**Document text:**
━━━

Saturday, July 7, 2012

Terminator

On the 34th day I had a facebook account (a week after facebook went public) I watched the Terminator.  
On the 35th day I had a facebook account I watched the Terminator 2: Judgment Day

When I was a child I was not allowed to watch the Terminator movies, what with the gratuitous sex and violence and lack of redeeming intellectual or emotional qualities.  My parents to this date have never and, I assume, will never see them.  I will ask my brother right now if he has.  (he has not)

When I was a teenager I learned about Monsanto's terminator seeds, those that produce crops that cannot reproduce seeds.  Third-world farmers have to rebuy seeds every year from Monsanto. 
And Wayne's World. At some point I understood that the motorcycle cop from Wayne's World was T1000 from T2. I also knew that at some point in the movie Arnold S. said "I'll be back." I figured they knew there'd be a sequel and so the first movie would end with that line to assure us of a second.

When I turned 18 I voted in my first election to not recall Governor Gray Davis and, in case the assholes did prematurately terminate his term (so to speak), to put in the Green Party candidate.  Davis was recalled and the people of California put Arnold Schwarzenegger in his place.  (I just googled my spelling of his name assuming I had spelled it wrong.  I had not.  That is how you spell it. Schwarzenegger)  I found this hilarious and the people of California confirmed my snobbish adolescent I'm-smarter-than-everyone worldview. 
In other words, I did not rush to the video story to rent the Terminator movies out of state pride.  I watched French new wave movies and ignored politics.

I had suddenly become an intellectual and I inhabited a world distinct from AS, that had its own movies and its own actors. It was epitomized in a moment of Bob Dylan throwing illustrated cue cards in black and white in front of Alan Ginsburg "You don't need a weatherman to know which way the wind blows."  Another moment: "Don't follow leaders / watch your parking meters."

I didn't forsee a day when I would watch an AS movie ever again.  The terminator was a seed that assholes maliciously sold to impoverished farmers so they would have to rebuy them; Schwarzenegger was a symbol of the idiocy that surrounded, inhabited and was my culture. I lived in Oregon for the remainder of his term.  It was as though I had somehow forseen the future and I knew the human race was going to destroy itself, but I was powerless to do anything about it, while vaguely knowing I had an important, related destiny to fulfill.

━━━

**Your tasks:**
a - Arrange the records from the line with "blue arrow: moved" to the line with "black arrow: moved 5 px down" as a JSON list of strings, one string per line, omitting the picture lines and any blank lines.
b - Pick up the Terminator blog post after its last sentence and write a continuation.
The Terminator blog post and the records have nothing to do with each other.

━━━

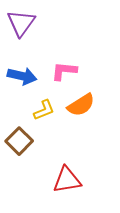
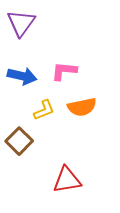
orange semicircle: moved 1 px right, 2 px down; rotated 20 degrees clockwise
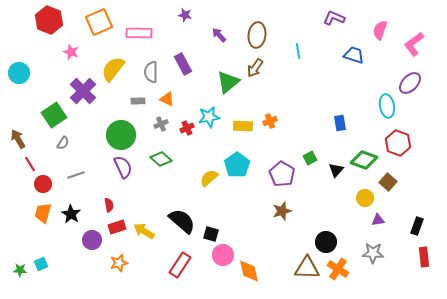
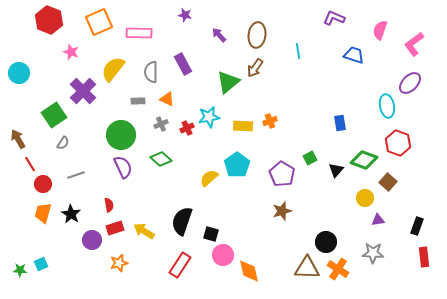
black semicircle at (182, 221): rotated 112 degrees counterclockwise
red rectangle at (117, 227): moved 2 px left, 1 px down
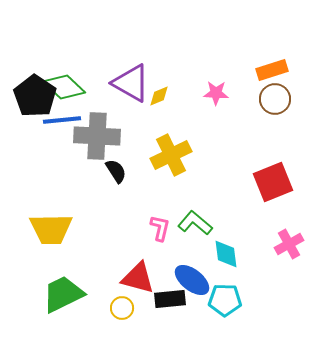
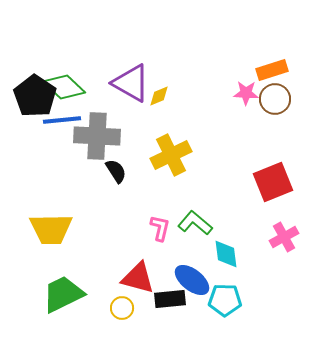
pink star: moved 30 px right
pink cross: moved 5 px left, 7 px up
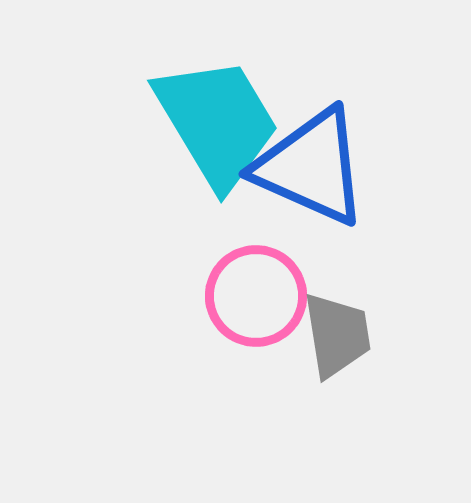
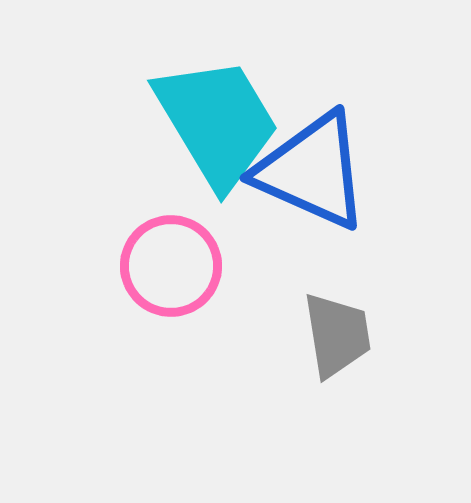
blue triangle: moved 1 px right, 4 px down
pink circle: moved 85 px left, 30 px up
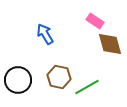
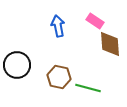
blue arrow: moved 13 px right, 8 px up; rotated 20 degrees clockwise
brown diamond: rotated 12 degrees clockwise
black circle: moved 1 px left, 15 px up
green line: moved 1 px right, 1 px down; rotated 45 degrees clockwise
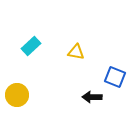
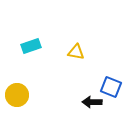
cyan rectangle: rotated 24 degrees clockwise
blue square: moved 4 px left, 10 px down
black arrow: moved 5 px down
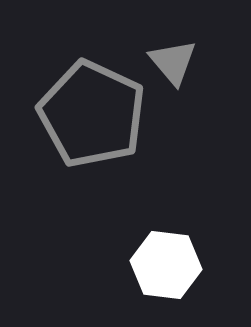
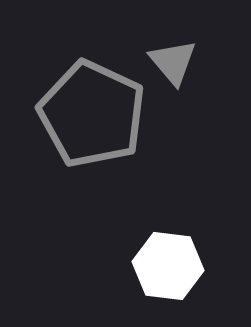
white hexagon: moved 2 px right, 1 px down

━━━

**Solved problems:**
a -
[
  "blue arrow: moved 13 px right, 8 px up; rotated 20 degrees clockwise",
  "brown diamond: rotated 12 degrees clockwise",
  "black circle: moved 1 px left, 15 px up",
  "green line: moved 1 px right, 1 px down; rotated 45 degrees clockwise",
  "cyan rectangle: rotated 24 degrees clockwise",
  "blue square: moved 4 px left, 10 px down",
  "black arrow: moved 5 px down"
]

b -
In 2009, now 23 years young, I was in San Francisco with my friend Brendan.  We went to a bar on the upper Haight and drank beer.  There was a TV playing Terminator 2 with the sound off.  It was the end of the movie, beginning with, what I know now to be, the 3rd chase scene.  There was a lot of industrial props and action, and the motorcycle cop from Wayne's World.  Brendan, a University of Wisconsin film graduate, told me they would watch movies muted in class as a way of understanding the editing better, seeing the cuts without being emotionally guided by the music, or something like that.

He stuck up for the films, as I recall, and explained the gyst of the 2 movies.  Terminator 2 is one of his favorites, I have established, and was covered in his first film class.  Brendan, via email desired to "throw in something in—I saw the 2nd terminator film when i was really young, like six years old. And watching it terrified me so much that I had to call my grandpa who assured me that the events of the film weren't real and would never happen (my dad was out of town on business)."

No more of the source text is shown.